= North Atlantic or liberal model of media and politics =

The North Atlantic or liberal model of media and politics, as defined in Daniel C. Hallin and Paolo Mancini's Comparing Media Systems: Three Models of Media and Politics, is characterized by an early development of commercial press, information-oriented journalism, strong professionalization, and a market dominated media system.

==Newspaper industry==
The newspaper industry within the liberal model is characterized by newspaper circulation and the early development of mass-circulation commercial press. The first instances of newspapers appearing in the west are during the 17th century in Europe with the first instance of what we would call a newspaper appearing in Germany. This paper was called the Strasbourg Relation. Although western civilization was not the first to invent the printing press, it had very early development of the media format that came from it known as "press". With the expansion of technology, commercial media quickly expanded to encompass many forms. It evolved from standard newspapers and became a part of radio, music, television, movies, and the Internet, as well as many other forms of media.

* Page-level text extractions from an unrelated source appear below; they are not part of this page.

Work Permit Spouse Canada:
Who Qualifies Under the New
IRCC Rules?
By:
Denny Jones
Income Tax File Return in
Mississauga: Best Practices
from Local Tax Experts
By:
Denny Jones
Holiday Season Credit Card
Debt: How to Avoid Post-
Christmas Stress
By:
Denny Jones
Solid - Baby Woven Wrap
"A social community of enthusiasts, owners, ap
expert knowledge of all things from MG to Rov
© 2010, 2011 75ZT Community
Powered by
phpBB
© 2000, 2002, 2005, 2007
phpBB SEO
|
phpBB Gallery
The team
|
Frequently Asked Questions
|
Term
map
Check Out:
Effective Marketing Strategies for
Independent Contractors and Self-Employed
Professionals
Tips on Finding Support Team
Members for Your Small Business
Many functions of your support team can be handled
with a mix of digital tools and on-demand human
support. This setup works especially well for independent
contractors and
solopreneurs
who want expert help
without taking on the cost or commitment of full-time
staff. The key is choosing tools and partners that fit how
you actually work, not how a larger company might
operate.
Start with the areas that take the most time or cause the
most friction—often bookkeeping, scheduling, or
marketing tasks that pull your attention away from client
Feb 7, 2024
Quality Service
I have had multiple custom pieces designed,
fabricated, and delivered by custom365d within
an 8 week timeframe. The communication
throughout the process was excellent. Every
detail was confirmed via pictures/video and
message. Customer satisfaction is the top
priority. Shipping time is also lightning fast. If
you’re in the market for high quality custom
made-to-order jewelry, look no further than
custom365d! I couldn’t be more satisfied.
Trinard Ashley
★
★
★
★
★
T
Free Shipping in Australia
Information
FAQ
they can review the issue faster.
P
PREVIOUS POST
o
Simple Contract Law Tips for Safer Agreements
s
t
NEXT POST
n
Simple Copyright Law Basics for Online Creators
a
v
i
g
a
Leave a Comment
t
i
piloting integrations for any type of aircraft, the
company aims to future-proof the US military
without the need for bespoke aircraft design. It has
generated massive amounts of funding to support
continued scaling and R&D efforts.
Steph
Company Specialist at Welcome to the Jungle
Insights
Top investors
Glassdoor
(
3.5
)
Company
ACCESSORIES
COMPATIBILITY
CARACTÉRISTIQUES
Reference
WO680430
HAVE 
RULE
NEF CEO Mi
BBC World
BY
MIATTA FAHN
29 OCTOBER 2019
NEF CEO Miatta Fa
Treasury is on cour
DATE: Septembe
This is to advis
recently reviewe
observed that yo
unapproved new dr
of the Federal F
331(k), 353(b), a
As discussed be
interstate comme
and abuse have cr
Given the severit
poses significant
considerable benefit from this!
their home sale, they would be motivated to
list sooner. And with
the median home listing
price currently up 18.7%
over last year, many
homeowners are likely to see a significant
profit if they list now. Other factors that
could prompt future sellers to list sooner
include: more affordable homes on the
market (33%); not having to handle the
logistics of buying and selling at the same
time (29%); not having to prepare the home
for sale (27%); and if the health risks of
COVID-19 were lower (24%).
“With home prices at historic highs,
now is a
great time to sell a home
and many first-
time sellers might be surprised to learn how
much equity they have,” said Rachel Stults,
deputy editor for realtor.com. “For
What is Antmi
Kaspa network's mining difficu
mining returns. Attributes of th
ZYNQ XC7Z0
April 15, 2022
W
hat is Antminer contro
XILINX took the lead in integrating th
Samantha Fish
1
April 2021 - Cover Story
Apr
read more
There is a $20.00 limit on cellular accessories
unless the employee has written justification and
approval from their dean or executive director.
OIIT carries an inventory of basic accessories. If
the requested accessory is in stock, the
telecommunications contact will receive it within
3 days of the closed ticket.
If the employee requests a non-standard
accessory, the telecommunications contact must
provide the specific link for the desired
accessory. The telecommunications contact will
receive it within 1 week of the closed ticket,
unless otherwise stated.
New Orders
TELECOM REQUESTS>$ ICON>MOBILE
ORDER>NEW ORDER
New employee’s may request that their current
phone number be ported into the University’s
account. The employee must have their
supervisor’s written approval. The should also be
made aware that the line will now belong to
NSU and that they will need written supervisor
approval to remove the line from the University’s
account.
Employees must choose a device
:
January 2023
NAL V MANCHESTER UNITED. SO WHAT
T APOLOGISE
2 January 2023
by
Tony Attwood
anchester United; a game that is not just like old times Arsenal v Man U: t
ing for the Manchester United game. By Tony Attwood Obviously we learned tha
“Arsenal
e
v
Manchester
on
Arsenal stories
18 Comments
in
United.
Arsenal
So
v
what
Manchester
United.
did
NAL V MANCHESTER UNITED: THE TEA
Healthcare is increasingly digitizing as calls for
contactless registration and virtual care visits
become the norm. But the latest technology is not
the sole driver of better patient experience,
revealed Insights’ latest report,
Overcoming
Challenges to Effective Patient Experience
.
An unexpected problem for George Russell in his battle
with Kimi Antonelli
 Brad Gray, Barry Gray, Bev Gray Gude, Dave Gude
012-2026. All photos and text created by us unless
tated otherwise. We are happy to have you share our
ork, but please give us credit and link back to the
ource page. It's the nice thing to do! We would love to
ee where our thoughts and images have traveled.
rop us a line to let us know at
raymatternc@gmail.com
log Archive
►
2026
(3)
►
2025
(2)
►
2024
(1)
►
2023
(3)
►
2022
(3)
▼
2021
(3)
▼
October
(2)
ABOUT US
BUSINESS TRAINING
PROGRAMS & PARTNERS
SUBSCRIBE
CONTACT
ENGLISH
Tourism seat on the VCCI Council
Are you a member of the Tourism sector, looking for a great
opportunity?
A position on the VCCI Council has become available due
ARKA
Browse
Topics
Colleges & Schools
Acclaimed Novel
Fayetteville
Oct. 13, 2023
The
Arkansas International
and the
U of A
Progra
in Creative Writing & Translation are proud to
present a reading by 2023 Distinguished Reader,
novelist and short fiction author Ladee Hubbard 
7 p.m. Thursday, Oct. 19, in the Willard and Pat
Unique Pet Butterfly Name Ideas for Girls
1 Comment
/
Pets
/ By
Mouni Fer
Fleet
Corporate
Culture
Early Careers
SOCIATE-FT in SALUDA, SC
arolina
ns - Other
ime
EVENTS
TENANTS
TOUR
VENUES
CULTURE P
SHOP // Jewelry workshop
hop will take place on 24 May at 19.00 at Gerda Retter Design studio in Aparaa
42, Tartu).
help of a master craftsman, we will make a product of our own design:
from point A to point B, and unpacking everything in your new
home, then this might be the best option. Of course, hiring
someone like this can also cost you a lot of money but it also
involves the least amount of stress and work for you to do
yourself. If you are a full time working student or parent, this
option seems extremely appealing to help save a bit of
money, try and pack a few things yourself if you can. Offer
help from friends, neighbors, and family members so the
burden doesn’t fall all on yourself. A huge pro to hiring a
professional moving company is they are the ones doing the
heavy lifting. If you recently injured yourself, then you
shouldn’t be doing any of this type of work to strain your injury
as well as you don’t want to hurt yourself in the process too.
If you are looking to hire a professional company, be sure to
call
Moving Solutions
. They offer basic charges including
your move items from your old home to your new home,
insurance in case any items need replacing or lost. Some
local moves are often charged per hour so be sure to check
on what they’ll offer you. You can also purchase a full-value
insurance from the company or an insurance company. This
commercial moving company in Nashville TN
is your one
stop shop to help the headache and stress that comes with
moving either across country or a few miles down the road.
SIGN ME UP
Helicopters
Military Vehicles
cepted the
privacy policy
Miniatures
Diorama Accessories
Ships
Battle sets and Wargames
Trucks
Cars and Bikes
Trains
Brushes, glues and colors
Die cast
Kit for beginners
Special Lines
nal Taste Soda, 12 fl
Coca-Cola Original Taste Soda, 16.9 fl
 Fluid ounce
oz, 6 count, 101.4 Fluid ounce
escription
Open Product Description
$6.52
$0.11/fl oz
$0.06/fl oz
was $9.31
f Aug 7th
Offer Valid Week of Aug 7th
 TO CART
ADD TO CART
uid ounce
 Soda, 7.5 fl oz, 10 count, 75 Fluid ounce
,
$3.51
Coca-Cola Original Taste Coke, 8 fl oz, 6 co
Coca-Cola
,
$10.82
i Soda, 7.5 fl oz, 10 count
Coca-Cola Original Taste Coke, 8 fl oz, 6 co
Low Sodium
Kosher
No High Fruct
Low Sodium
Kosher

=== Political parallelism ===
Jonathan Hardy believes that political parallelism, "refers to the character of links between political actors and the media and more generally the extent to which media reflects political divisions." In their book, Comparing Media Systems: Three Models of Media and Politics, Daniel C. Hallin and Paolo Mancini use this term to evaluate the link between political parties and media organizations. In the North Atlantic or liberal model, Hallin and Mancini give a description of political parallelism in the United States, British, Irish, and Canadian media systems. According to Hallin and Mancini the United States contains the most unbiased political parallelism compared to the previous four countries. Hallin and Mancini express how press political partisanship is virtually absent in the North Atlantic or liberal model, with the exception of Britain which poses strong press parallelism. Hallin and Mancini insist that in the North Atlantic or liberal model there is a balance within the contents of the media in order to create neutrality within the media system. However, Hetty van Kempen believes it is still likely that press-party parallelism will still vary within the countries of the same model. Kempen reflects on the idea of Colin Seymour-Ure. Seymour-Ure states, "The same social forces that find expression in a party or parties of a political system tend to find expression also through the press." Ure's view illustrates that this is the reason why there is a weak political parallelism in the US and Canada. Hallin and Mancini consider that typically in a multiparty system the press seems to coincide with strong partisanship of the press.

=== Professionalization ===
According to Hallin and Mancini, the professionalization of journalism was strongly developed in the liberal countries. The authors refer to the development of journalistic practices, which is projected in the quality of political coverage. However, later the authors continue to illustrate how many contradictions emerge in the nature and the importance of context in professionalization of journalism within the liberal systems. Thomas E. Patterson believes Hallin and Mancini's discussion of the impact of journalism, and the influence the craft has on political influence is correct and unchallenged in the scholarly literature. Patterson explains that a tight clutch by the media to the state, as well as political institutions, creates professionalism. Patterson elaborates how a liberal culture will create an environment of journalistic autonomy, which in turn creates professionalism. Katrin Voltmer agrees that professionalization prevents dependency from outside perspective and influence to impose certain rules or norms on journalists. However, Voltmer also explains the difficulties within the classifications of professional journalistic performance. Voltmer enlightens the challenge of trying to bridge the gap between theory and practice of professionalization. Voltmer later elaborates how new and old norms, as well as new standards, of journalistic quality are finding it difficult to co-exist in finding their roles in the new democratic order.

===Role of the state in media system===
Media in western countries is highly market driven, this is due to the rise of consumerism thought to be mainly caused by the rise of the middle class during the early 19th century. The exception to this is strong public broadcasting in Britain and Ireland, which was, in most cases, the most common, or only, form of broadcasting. Since then, however, commercial broadcasting dominates most European countries. Government still plays a role in commercial broadcasting however. For instance newspaper subsidies go back to the 1970s and now exist in Belgium, Finland, France, the Netherlands, Norway, and Sweden. Public broadcasters, even in Europe, often face pressure from commercial broadcasting to compete by trying to appeal to larger audiences.